Text to read:

—————

Reputation: 67
I am trying to index HTML documents in English language using Elasticsearch. The data comes in raw HTML format. I have found a setting to filter HTML tags but I cannot use this filter along with the English analyzer.
I expect this setting to return three tokens but it returns five tokens because it considers "html" as a token twice.
POST _analyze
{
"analyzer": "english",
"char_filter": ["html_strip"],
"text": "<html>It will be raining in yosemite this weekend</html>"
}
How can I get only three tokens (no HTML tags) for the text above so my return would look like the following?
{
"tokens": [
{
"token": "rain",
"start_offset": 11,
"end_offset": 18,
"type": "<ALPHANUM>",
"position": 3
},
{
"token": "yosemit",
"start_offset": 22,
"end_offset": 30,
"type": "<ALPHANUM>",
"position": 5
},
{
"token": "weekend",
"start_offset": 36,
"end_offset": 43,
"type": "<ALPHANUM>",
"position": 7
}
]
}
Upvotes: 1
Views: 766
Reputation: 1337
Define a custom analyzer that just uses the english analyzer as the base template and add the html strip filter to it.

—————

Available data:
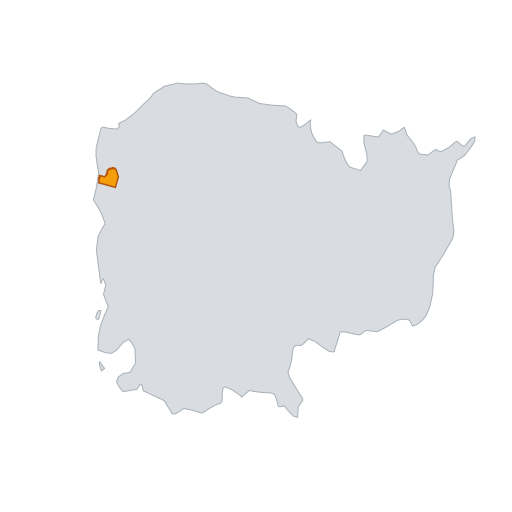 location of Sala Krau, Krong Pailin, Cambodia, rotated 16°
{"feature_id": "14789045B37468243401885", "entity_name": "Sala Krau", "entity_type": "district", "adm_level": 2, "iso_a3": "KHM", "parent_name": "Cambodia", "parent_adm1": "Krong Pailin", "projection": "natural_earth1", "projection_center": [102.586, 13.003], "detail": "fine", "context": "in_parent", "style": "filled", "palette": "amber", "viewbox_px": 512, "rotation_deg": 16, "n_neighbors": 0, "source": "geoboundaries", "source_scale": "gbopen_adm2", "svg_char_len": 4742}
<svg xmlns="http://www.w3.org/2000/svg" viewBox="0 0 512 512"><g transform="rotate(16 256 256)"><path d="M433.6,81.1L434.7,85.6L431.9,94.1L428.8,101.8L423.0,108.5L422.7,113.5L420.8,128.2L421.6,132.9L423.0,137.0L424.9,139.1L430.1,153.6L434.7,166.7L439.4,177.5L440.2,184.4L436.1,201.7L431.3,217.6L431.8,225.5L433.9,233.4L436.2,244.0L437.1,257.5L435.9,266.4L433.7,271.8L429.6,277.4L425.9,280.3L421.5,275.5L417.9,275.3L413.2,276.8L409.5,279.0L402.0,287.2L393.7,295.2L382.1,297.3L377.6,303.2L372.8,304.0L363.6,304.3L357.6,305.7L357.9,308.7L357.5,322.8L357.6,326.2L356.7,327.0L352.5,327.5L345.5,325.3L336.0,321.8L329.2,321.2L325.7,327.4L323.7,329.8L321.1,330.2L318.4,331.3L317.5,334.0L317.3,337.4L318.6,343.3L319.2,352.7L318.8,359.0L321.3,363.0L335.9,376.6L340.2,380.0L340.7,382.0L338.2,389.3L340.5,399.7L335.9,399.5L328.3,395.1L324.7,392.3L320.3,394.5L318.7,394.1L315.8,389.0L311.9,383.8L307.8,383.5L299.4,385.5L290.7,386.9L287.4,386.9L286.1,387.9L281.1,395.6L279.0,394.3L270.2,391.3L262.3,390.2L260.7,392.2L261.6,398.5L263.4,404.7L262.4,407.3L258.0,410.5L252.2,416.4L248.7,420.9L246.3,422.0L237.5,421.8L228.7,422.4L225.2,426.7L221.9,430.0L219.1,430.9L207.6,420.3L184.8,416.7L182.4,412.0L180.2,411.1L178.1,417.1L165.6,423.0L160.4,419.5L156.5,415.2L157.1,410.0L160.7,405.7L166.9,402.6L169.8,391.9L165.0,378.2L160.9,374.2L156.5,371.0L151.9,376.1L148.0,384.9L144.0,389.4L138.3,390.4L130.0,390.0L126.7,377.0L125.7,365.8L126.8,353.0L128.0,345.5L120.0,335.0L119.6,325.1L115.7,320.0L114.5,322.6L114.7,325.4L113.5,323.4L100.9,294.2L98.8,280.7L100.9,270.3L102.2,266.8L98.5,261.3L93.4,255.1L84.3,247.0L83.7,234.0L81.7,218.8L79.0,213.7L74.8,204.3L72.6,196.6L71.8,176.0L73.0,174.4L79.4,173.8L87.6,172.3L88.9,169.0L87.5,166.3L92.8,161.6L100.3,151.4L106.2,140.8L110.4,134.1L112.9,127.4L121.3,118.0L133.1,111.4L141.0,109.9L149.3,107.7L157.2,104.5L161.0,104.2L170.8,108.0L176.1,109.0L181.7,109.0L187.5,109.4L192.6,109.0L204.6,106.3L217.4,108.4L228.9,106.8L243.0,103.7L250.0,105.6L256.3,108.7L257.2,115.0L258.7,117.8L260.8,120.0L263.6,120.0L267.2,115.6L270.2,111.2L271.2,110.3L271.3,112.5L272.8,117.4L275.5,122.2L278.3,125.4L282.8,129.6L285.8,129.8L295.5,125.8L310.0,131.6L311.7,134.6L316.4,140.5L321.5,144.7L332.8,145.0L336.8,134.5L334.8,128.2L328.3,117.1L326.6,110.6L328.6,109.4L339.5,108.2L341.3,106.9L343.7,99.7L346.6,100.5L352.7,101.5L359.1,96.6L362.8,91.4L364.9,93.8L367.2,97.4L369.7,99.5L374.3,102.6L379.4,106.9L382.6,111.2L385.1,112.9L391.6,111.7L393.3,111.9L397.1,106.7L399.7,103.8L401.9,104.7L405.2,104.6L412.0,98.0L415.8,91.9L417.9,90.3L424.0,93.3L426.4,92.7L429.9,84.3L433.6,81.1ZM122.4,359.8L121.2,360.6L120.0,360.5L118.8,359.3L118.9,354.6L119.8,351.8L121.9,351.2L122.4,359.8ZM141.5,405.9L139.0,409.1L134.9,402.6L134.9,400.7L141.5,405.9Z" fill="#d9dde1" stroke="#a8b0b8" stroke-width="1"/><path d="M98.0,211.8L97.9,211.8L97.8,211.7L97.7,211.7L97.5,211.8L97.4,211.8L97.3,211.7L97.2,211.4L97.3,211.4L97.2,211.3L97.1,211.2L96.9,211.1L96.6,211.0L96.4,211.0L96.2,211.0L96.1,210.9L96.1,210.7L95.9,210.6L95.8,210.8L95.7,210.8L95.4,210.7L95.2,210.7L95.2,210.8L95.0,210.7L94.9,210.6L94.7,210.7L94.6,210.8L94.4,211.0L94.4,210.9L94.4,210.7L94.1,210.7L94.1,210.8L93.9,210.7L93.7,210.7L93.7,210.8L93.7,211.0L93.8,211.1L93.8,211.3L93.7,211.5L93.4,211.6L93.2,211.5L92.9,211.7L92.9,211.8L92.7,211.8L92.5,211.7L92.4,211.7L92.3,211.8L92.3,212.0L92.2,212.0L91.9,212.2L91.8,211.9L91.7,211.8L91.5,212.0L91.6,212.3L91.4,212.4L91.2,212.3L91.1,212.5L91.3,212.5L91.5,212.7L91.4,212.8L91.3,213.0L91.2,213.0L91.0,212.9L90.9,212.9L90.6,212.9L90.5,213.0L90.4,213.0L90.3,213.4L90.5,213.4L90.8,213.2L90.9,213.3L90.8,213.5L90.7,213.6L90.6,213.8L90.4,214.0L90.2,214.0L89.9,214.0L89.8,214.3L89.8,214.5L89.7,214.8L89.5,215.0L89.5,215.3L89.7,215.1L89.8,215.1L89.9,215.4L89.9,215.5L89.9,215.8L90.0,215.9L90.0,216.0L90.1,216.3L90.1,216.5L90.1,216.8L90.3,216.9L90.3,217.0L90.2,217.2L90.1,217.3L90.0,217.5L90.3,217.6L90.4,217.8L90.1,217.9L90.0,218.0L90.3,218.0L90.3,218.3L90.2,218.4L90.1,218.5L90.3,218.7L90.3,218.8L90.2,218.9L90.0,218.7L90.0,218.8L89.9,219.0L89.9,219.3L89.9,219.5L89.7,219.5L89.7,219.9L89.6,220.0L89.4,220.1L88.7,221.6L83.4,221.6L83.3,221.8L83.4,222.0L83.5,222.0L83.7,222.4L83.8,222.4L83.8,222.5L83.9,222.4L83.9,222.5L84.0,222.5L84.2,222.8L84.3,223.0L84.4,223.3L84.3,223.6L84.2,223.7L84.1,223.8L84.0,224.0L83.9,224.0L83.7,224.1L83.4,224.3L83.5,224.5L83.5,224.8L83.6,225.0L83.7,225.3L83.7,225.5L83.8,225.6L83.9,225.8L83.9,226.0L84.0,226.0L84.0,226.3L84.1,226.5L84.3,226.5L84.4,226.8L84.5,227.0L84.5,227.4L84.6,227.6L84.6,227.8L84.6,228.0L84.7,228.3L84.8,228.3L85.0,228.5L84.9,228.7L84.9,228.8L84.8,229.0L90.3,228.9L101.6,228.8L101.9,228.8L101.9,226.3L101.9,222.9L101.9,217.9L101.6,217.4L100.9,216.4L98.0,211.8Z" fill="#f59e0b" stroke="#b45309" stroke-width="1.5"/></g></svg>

—————

Written problem A:
Answer these questions using the Elasticsearch thread:
(i) How many tokens does the original request return?
(ii) What token does the desired output give for the word "yosemite"?
(iii) What does the reply recommend defining?
Written problem B: Reproduce the portion of the Elasticsearch thread starting at "I expect this" and ending at "like the following?", substituting "snowing" for "raining".
Written problem C: Continue the Elasticsearch thread from the point where it stops.
The material has no connection to the Elasticsearch thread.

Answer A:
(i) Five tokens.
(ii) "yosemit"
(iii) A custom analyzer that uses the english analyzer as its base template, with the html strip filter added.

Answer B:
I expect this setting to return three tokens but it returns five tokens because it considers "html" as a token twice.
POST _analyze
{
"analyzer": "english",
"char_filter": ["html_strip"],
"text": "<html>It will be snowing in yosemite this weekend</html>"
}
How can I get only three tokens (no HTML tags) for the text above so my return would look like the following?

Answer C:
PUT /english_with_html_strip
{
"settings": {
"analysis": {
"filter": {
"english_stop": {
"type": "stop",
"stopwords": "_english_"
},
"english_keywords": {
"type": "keyword_marker",
"keywords": ["example"]
},
"english_stemmer": {
"type": "stemmer",
"language": "english"
},
"english_possessive_stemmer": {
"type": "stemmer",
"language": "possessive_english"
}
},
"analyzer": {
"english_with_html_strip": {
"tokenizer": "standard",
"char_filter": ["html_strip"],
"filter": [
"english_possessive_stemmer",
"lowercase",
"english_stop",
"english_keywords",
"english_stemmer"
]
}
}
}
}
}
Then you can do
POST /english_with_html_strip/_analyze
{
"analyzer": "english_with_html_strip",
"text": "<html>It will be raining in yosemite this weekend</html>"
}
This is assuming you want to analyze the text using english analyzer. If you just want it tokenized stripping html you can just do
POST _analyze
{
"tokenizer": "standard",
"char_filter": [ "html_strip" ],
"text": "<html>It will be raining in yosemite this weekend</html>"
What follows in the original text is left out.